On June 6, 1861, Pope Pius IX wrote to Archbishop Antoni Melchior Fijałkowski, complaining against unjust accusations by Polish nationalists and enumerating all he had done for the Polish people in the Russian Empire. The Pope repeated his position, that Poles living under Russian rule had to obey Russian laws, while the Russian government had to provide religious freedom.

===Polish moderation and religious freedom===
His dualistic appeals for Polish moderation and religious freedom did not appease either party. Russia felt strong on its territory, and Poles had national aspirations, for which they used Catholic churches to meet, talk and inspire emotions with patriotic songs. Continued incidents convinced the assembled cardinals in the Vatican on December 7, 1861, that the conflict was political in nature. Religion was simply a pretext for national Polish aspirations. They advised the Pope to be reluctant in his utterances.

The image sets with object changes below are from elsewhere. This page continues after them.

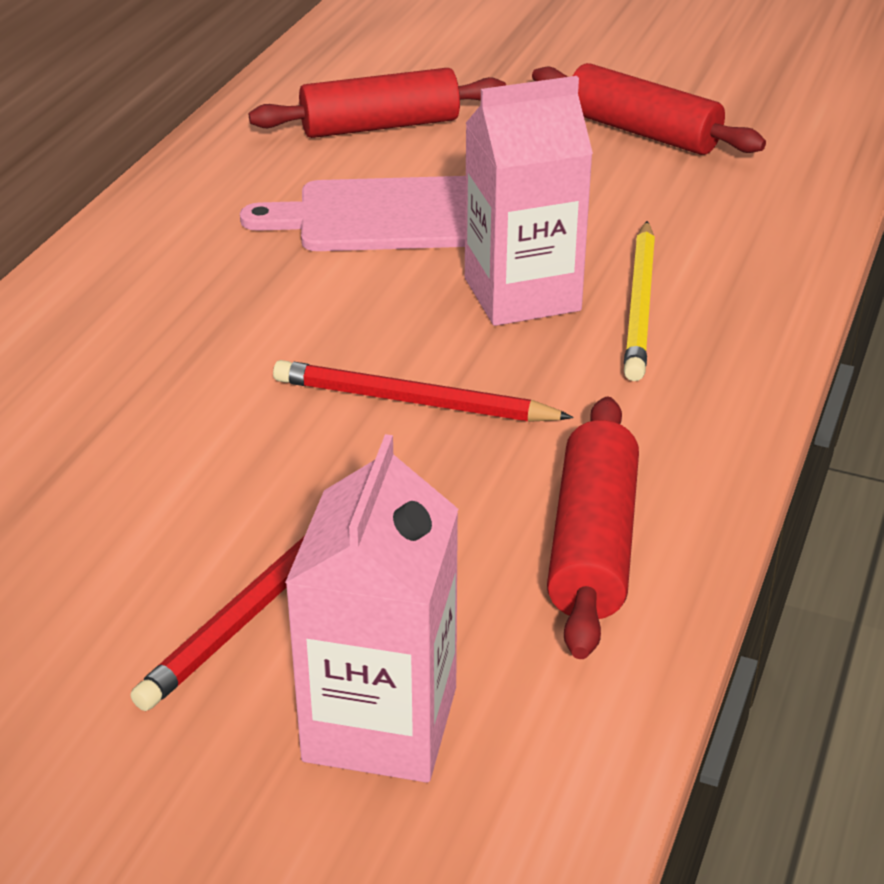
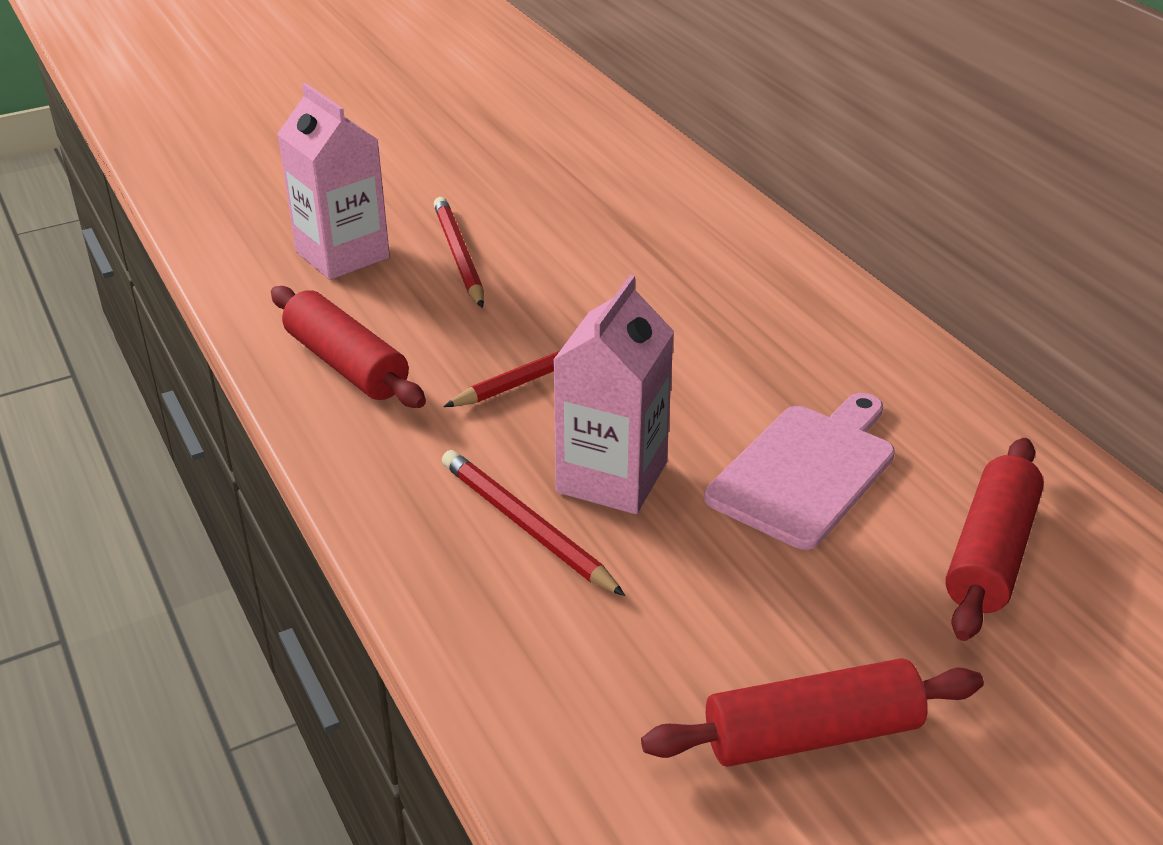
camera: 130 degrees right, 0 degrees up
yellow pencil [624,221,655,381] -> red pencil [442,450,625,596]

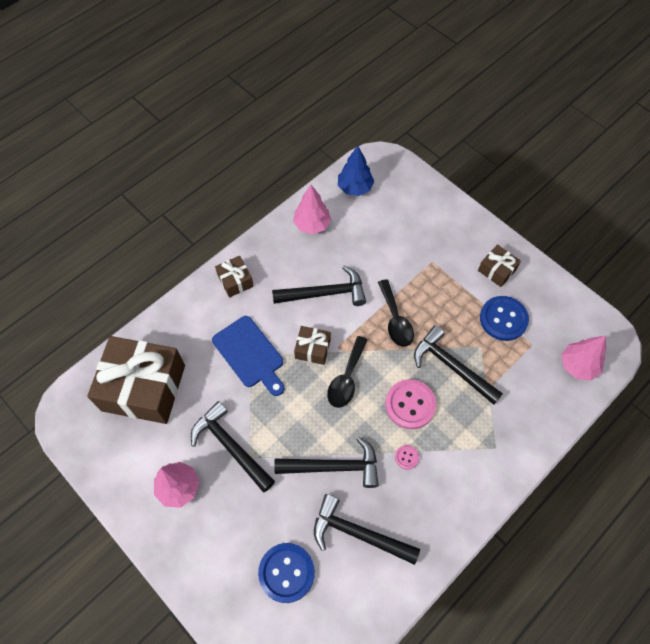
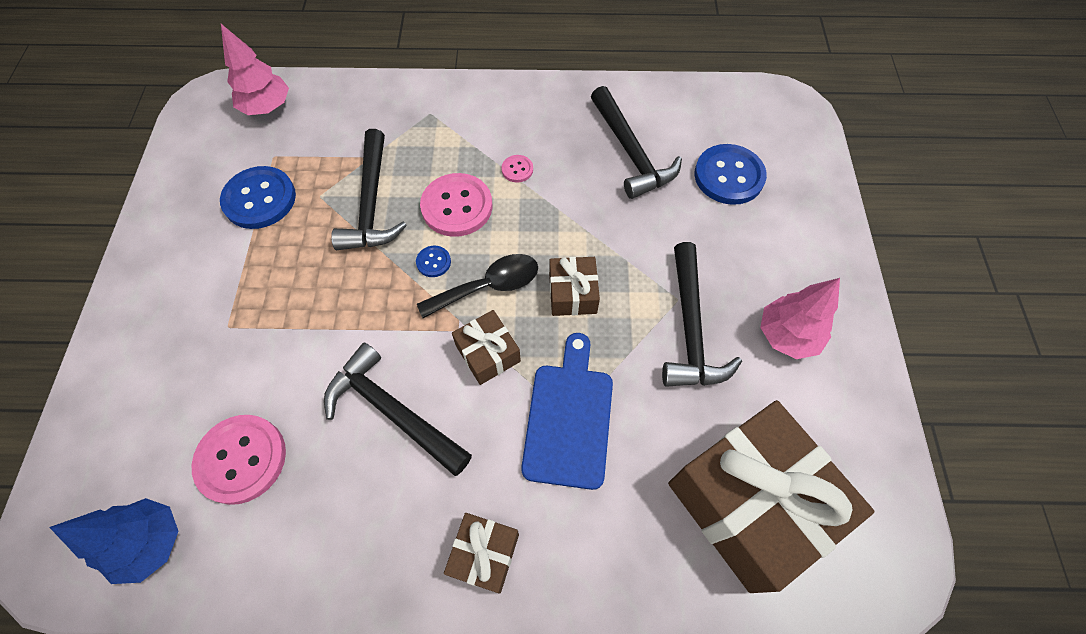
camera: 135 degrees left, 0 degrees up
black hammer [274,437,379,488] -> none
pink tree [293,185,331,234] -> none
black spoon [378,279,414,347] -> none
brown gift [478,245,521,287] -> brown gift moved to [549,257,600,316]
none -> pink button [192,415,286,505]
none -> blue button [416,246,451,277]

===Conflict inside the Church and with Russia===
The conflict continued inside the Church and with the Russian government, which, however, established diplomatic relations with the Holy See in 1861. When the Catholic metropolitan, supported by Antoni Melchior Fijałkowski, banned patriotic Polish songs in churches, he was labelled a traitor, without gaining much support from the government. The mutual mistrust, persecution and the opening and closing of monasteries and dioceses continued in the following years. However, since the papal delegate was not allowed to have any contact with the clergy, Pope Pius IX recalled his nuncio in 1863. After the Polish uprising in the same year, Pope Pius IX on April 22, 1863, wrote to the Tsar, protesting the expropriation of Church properties, forced conversions and the jailing of the clergy.

Tsar Alexander II replied that only politically revolutionary elements were punished. On August 20, the Pope protested and ordered a prayer novena for the persecuted Church. But the persecutions worsened: 330 priests were deported, a war tax was imposed on the clergy, and 114 Catholic monasteries were closed.

===1864 encyclical===
Protests by Pope Pius enraged the Tsar and his regime, and led to an Austrian intervention, urging the Pope to be silent in the interest of the Polish Catholics. The Pope abstained from public protests but issued an encyclical July 30, 1864, in which he praised the heroic fight of the Poles and enumerated destruction and persecution activities by the Russian authorities. In the aftermath, Russia closed the dioceses of Kamieniec Podolski, and banned or exiled bishops and administrators in Warsaw, Chełm and other dioceses. On November 15, 1863, the Vatican published a White Book with some one hundred documents, detailing the conflict. Russia answered with a break of the concordat on December 6, 1863. By 1870, not a single bishop from the Polish provinces of the Russian empire was left in his own diocese.

==Austrian-ruled Poles==
Unlike the Poles in the Eastern Orthodox Russian Empire, those who belonged to the Catholic Austrian Empire were able to fully live their faith.